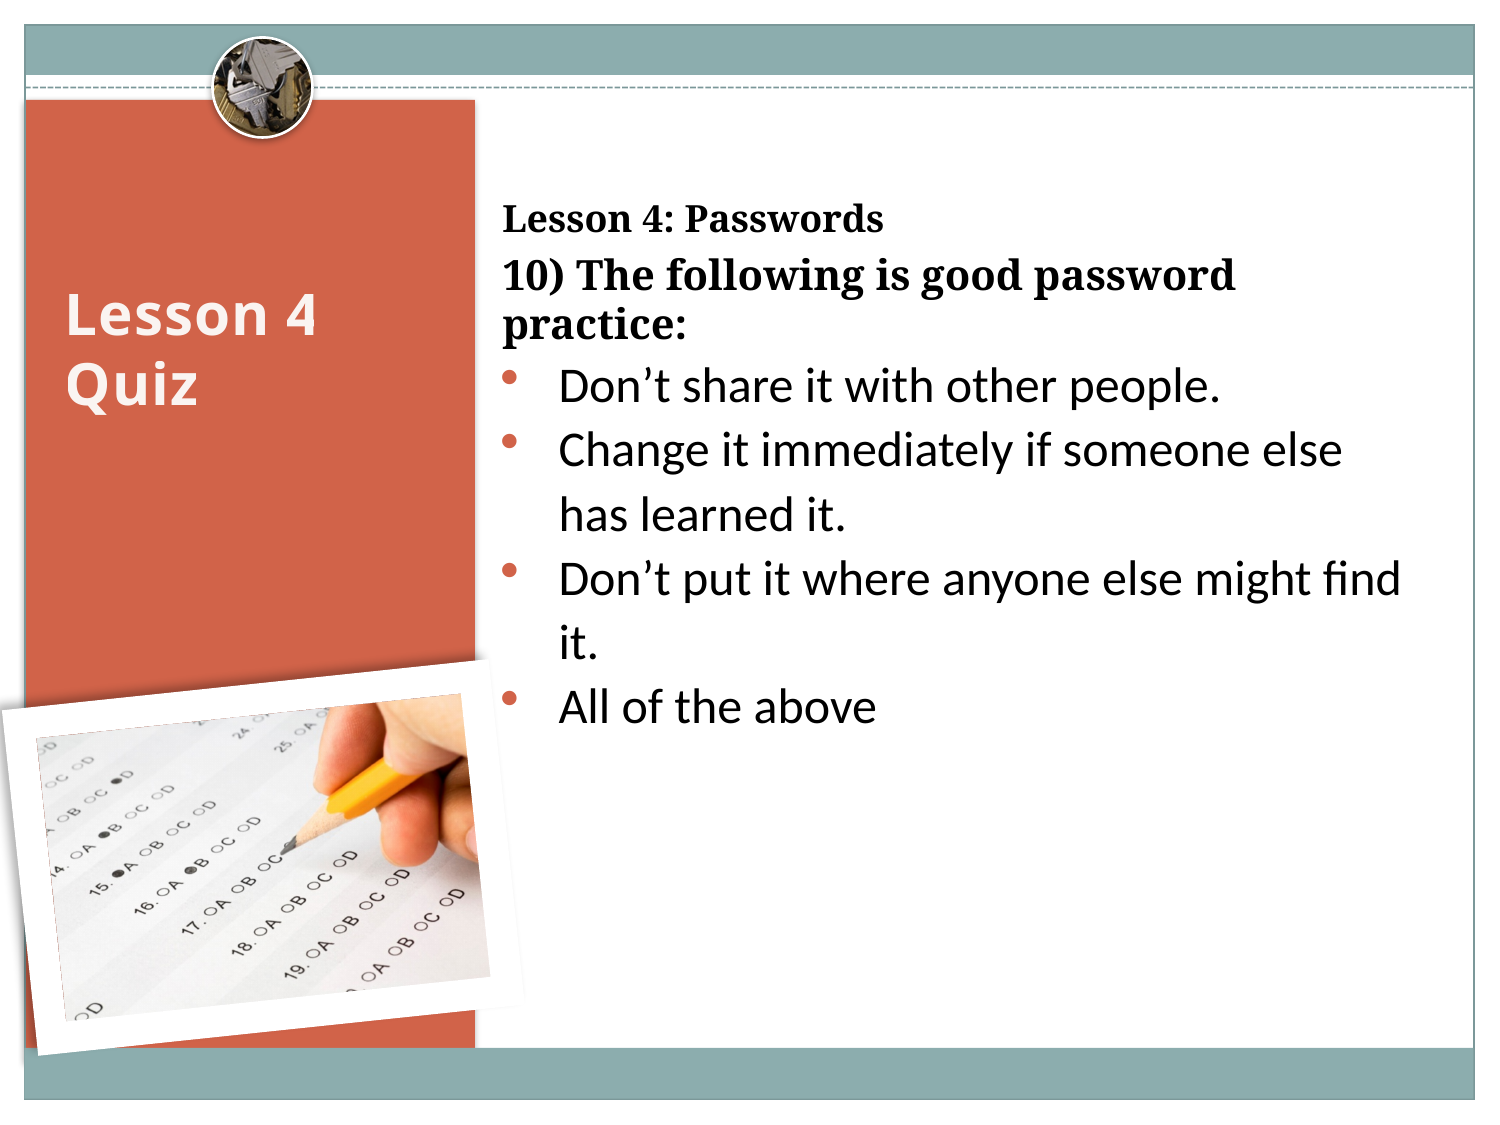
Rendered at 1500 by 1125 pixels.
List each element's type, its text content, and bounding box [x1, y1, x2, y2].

picture [37, 694, 490, 1021]
list Lesson 4: Passwords 10) The following is good password practice: Don’t share it with other people. Change it immediately if someone else has learned it. Don’t put it where anyone else might find it. All of the above [487, 112, 1438, 1000]
title Lesson 4 Quiz [50, 174, 463, 425]
picture [214, 39, 311, 136]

* * *

Activity
What belongs in the answer is each line above, reproduced exactly, and no picture.

Exercise output
Rendered at 1500 by 1125 pixels.
List each element's type, its text content, and bounding box [x1, y1, x2, y2].

picture [37, 694, 490, 1021]
list Lesson 4: Passwords 10) The following is good password practice: Don’t share it with other people. Change it immediately if someone else has learned it. Don’t put it where anyone else might find it. All of the above [487, 112, 1438, 1000]
title Lesson 4 Quiz [50, 174, 463, 425]
picture [214, 39, 311, 136]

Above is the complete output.